[Records from a collection]

##########

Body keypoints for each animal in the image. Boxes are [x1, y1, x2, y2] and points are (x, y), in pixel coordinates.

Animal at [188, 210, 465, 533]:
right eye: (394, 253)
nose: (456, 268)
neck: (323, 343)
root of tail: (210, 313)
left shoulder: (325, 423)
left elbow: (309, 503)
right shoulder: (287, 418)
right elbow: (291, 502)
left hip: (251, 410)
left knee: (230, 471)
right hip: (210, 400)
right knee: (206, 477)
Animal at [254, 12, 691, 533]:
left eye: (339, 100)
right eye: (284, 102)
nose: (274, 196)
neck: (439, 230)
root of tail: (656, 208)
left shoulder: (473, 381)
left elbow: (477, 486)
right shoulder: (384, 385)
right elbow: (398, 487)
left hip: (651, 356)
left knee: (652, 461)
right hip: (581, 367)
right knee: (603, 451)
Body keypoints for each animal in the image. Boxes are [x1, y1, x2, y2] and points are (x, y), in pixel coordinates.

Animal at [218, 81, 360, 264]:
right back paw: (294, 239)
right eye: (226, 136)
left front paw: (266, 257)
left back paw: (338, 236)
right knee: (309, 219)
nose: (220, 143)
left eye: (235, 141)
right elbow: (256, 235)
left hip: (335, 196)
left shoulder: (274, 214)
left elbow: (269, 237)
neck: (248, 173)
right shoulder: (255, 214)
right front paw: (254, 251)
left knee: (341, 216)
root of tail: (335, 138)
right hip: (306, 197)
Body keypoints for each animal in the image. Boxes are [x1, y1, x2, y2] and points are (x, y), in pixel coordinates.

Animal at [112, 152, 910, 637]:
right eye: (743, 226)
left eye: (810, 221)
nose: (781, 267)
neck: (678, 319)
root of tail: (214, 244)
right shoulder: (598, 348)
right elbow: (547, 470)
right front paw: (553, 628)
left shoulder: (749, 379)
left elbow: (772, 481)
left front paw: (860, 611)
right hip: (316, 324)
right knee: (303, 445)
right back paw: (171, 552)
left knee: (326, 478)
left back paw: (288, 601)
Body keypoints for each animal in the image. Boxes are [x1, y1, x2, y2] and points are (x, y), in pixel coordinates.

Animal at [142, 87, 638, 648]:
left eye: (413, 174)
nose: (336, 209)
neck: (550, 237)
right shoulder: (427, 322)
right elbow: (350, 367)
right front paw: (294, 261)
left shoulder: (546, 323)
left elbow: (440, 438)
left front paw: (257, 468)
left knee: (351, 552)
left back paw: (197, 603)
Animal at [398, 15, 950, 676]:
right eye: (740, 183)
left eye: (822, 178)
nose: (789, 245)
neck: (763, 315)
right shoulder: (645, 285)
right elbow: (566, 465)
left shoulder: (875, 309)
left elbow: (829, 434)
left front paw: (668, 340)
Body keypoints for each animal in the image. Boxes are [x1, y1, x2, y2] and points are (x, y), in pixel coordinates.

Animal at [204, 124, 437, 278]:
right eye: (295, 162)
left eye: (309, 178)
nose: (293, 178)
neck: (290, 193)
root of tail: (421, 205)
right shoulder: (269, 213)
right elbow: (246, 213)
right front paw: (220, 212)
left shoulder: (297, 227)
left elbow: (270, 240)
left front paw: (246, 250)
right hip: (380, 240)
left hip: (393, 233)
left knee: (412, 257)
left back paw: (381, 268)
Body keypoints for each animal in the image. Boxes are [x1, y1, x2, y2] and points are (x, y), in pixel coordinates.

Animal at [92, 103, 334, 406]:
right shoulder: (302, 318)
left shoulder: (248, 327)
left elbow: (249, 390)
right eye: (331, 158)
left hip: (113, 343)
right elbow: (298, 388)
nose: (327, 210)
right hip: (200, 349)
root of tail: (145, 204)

##########

What this task involves:
Give all the records above again, wording unchanged.

Answer section:
Body keypoints for each animal in the image. Boxes are [x1, y1, x2, y2] and points are (x, y), in pixel coordinates.

Animal at [188, 210, 465, 533]:
right eye: (394, 253)
nose: (456, 268)
neck: (323, 343)
root of tail: (210, 313)
left shoulder: (325, 423)
left elbow: (309, 503)
right shoulder: (287, 418)
right elbow: (291, 502)
left hip: (251, 410)
left knee: (230, 471)
right hip: (210, 400)
right knee: (206, 477)
Animal at [254, 12, 691, 533]:
left eye: (339, 100)
right eye: (284, 102)
nose: (274, 196)
neck: (439, 230)
root of tail: (656, 208)
left shoulder: (473, 381)
left elbow: (477, 486)
right shoulder: (384, 385)
right elbow: (398, 487)
left hip: (651, 356)
left knee: (652, 461)
right hip: (581, 367)
right knee: (603, 451)
Body keypoints for each animal in the image. Boxes are [x1, y1, x2, y2] and points are (x, y), in pixel coordinates.

Animal at [218, 81, 360, 264]:
right back paw: (294, 239)
right eye: (226, 136)
left front paw: (266, 257)
left back paw: (338, 236)
right knee: (309, 219)
nose: (220, 143)
left eye: (235, 141)
right elbow: (256, 235)
left hip: (335, 196)
left shoulder: (274, 214)
left elbow: (269, 237)
neck: (248, 173)
right shoulder: (255, 214)
right front paw: (254, 251)
left knee: (341, 216)
root of tail: (335, 138)
right hip: (306, 197)
Body keypoints for each animal in the image. Boxes are [x1, y1, x2, y2] and points are (x, y), in pixel coordinates.

Animal at [112, 152, 910, 637]:
right eye: (743, 226)
left eye: (810, 221)
nose: (781, 267)
neck: (678, 319)
root of tail: (214, 244)
right shoulder: (598, 348)
right elbow: (547, 470)
right front paw: (553, 628)
left shoulder: (749, 379)
left elbow: (772, 481)
left front paw: (860, 611)
right hip: (316, 324)
right knee: (303, 445)
right back paw: (171, 552)
left knee: (326, 478)
left back paw: (288, 601)
Body keypoints for each animal in the image. Boxes are [x1, y1, x2, y2] and points are (x, y), in pixel coordinates.

Animal at [142, 87, 638, 648]:
left eye: (413, 174)
nose: (336, 209)
neck: (550, 237)
right shoulder: (427, 322)
right elbow: (350, 367)
right front paw: (294, 261)
left shoulder: (546, 323)
left elbow: (440, 438)
left front paw: (257, 468)
left knee: (351, 552)
left back paw: (197, 603)
Animal at [398, 15, 950, 676]:
right eye: (740, 183)
left eye: (822, 178)
nose: (789, 245)
neck: (763, 315)
right shoulder: (645, 285)
right elbow: (566, 465)
left shoulder: (875, 309)
left elbow: (829, 434)
left front paw: (668, 340)
Body keypoints for each animal in the image. Boxes are [x1, y1, x2, y2] and points are (x, y), in pixel coordinates.

Animal at [204, 124, 437, 278]:
right eye: (295, 162)
left eye: (309, 178)
nose: (293, 178)
neck: (290, 193)
root of tail: (421, 205)
right shoulder: (269, 213)
right elbow: (246, 213)
right front paw: (220, 212)
left shoulder: (297, 227)
left elbow: (270, 240)
left front paw: (246, 250)
right hip: (380, 240)
left hip: (393, 233)
left knee: (412, 257)
left back paw: (381, 268)
Body keypoints for each animal in the image. Boxes are [x1, y1, x2, y2] and points are (x, y), in pixel coordinates.

Animal at [92, 103, 334, 406]:
right shoulder: (302, 318)
left shoulder: (248, 327)
left elbow: (249, 390)
right eye: (331, 158)
left hip: (113, 343)
right elbow: (298, 388)
nose: (327, 210)
right hip: (200, 349)
root of tail: (145, 204)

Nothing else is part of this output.